Prison Centrale de Libreville : un prisonnier en détention depuis 4 ans et 3 mois au-delà de sa peine

Ce lundi 10 juillet 2023, SOS Prisonniers Gabon a une fois de plus alerté la Ministre de la Justice, Garde des Sceaux, Chargée des droits humains et de l’Egalité des Genres, sur la détention abusive du prisonnier Abou Idriss Mohamed à la Prison Centrale de Libreville.

Abou Idriss Mohamed, ressortissant nigérien, avait contacté notre association au début du mois de mars 2022 pour nous informer qu’il était détenu depuis le 16 avril 2003. À l’issue de son procès le 7 mai 2007, il avait été condamné à 16 ans de prison ferme et à une interdiction de séjour au Gabon pendant 20 ans. Sa peine de prison aurait dû prendre fin le 16 avril 2019, mais il demeure inexplicablement incarcéré à ce jour.

Afin de comprendre la situation carcérale d’Abou Idriss Mohamed, SOS Prisonniers Gabon a d’abord pris contact avec le Service Greffe de la Prison Centrale de Libreville (PCL). Le Greffe nous a informés qu’aucun résultat d’audience n’était disponible dans son dossier, le réprimant ainsi comme un détenu n’ayant pas encore été jugé.

Nous nous sommes ensuite rendus au Greffe de la Cour d’Appel Judiciaire de Libreville, où il nous a été expliqué qu’il fallait payer 10 000 FCFA par année de recherche pour retrouver le résultat d’audience datant de 2007. Dans notre cas, cela a créé une somme de 150 000 FCFA (2007-2022).

Face à cette situation, le 19 mai 2022, nous avons sollicité le Parquet Général pour obtenir le résultat d’audience d’Abou Idriss, tout en expliquant notre incapacité à payer cette somme. Malheureusement, malgré nos multiples démarches, aucune suite n’a été donnée à notre demande.

En février 2023, nous nous sommes rendus une nouvelle fois au Greffe de la Cour d’Appel. Bien que nous ne disposions que de 43 000 FCFA, nous avons sollicité leur indulgence. Notre demande a été acceptée, et deux jours plus tard, le registre d’audience criminelle a été retrouvé. Celui-ci a confirmé la condamnation d’Abou Idriss Mohamed à 16 ans d’emprisonnement et à une interdiction de séjour de 20 ans au Gabon, mais a également révélé que sa peine avait expiré le 16 avril 2019. Il est donc détenu de manière abusive depuis 4 ans et 3 mois.

La situation d’Abou Idriss Mohamed est préoccupante, car il est en très mauvaise santé physique et mentale. Sans intervention rapide, il pourrait perdre la vie en détention.

Il est impératif de prendre les mesures nécessaires pour qu’Abou Idriss Mohamed soit libéré de prison et expulsé du territoire conformément à l’arrêt rendu par la Cour Criminelle.
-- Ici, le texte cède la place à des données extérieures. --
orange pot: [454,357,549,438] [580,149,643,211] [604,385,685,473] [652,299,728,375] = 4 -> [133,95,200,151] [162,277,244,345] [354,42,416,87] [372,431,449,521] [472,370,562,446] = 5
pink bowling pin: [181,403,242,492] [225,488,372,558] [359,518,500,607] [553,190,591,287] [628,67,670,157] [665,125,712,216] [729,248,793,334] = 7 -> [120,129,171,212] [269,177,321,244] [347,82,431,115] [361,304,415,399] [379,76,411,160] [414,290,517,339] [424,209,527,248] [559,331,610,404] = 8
Par ailleurs, nous recevraient une fois de plus l’attention des autorités sur certaines pratiques qui nuisent à notre système judiciaire, notamment les frais de recherche facturés à 10 000 FCFA par année. Cette pratique courante semble être soutenue et encouragée par les responsables de l’administration judiciaire. Les prisonniers ne doivent pas être considérés comme une source de profit.
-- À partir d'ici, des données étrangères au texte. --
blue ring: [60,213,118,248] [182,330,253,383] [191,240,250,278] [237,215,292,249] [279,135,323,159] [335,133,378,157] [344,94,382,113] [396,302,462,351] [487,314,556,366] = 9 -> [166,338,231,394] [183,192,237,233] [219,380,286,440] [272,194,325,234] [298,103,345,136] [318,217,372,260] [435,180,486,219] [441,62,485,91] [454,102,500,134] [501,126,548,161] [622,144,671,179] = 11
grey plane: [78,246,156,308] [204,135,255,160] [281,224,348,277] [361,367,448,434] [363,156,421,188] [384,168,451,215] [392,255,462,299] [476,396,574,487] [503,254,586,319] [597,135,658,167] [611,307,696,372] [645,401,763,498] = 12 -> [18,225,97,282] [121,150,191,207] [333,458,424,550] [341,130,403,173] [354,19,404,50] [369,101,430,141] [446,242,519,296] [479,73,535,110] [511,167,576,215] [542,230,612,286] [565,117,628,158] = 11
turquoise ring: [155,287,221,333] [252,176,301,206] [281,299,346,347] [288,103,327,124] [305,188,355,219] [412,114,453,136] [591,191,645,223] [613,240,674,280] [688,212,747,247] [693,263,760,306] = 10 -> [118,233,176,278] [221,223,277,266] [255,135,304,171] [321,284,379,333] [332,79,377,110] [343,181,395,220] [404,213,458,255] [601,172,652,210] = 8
Il est également essentiel de se pencher sur le rôle du Service Litige de l’administration pénitentiaire, chargé de surveiller la situation carcérale de chaque détenu. Comment se fait-il que le Greffe de la Prison Centrale ne dispose pas du résultat d’audience d’un détenu et n’ait pas fait les efforts nécessaires pour l’obtenir ? À quoi sert réellement ce service ? Et pourquoi nommons-nous des personnes non qualifiées pour ces postes ?

La mauvaise gestion des dossiers des détenus est l’une des principales causes de la surpopulation carcérale.

SOS Prisonniers Gabon, malgré les difficultés et les menaces d’arrestation, continue de défendre les droits humains en milieu carcéral. Nous exhortons les autorités à agir rapidement pour résoudre cette situation et humaniser nos prisons.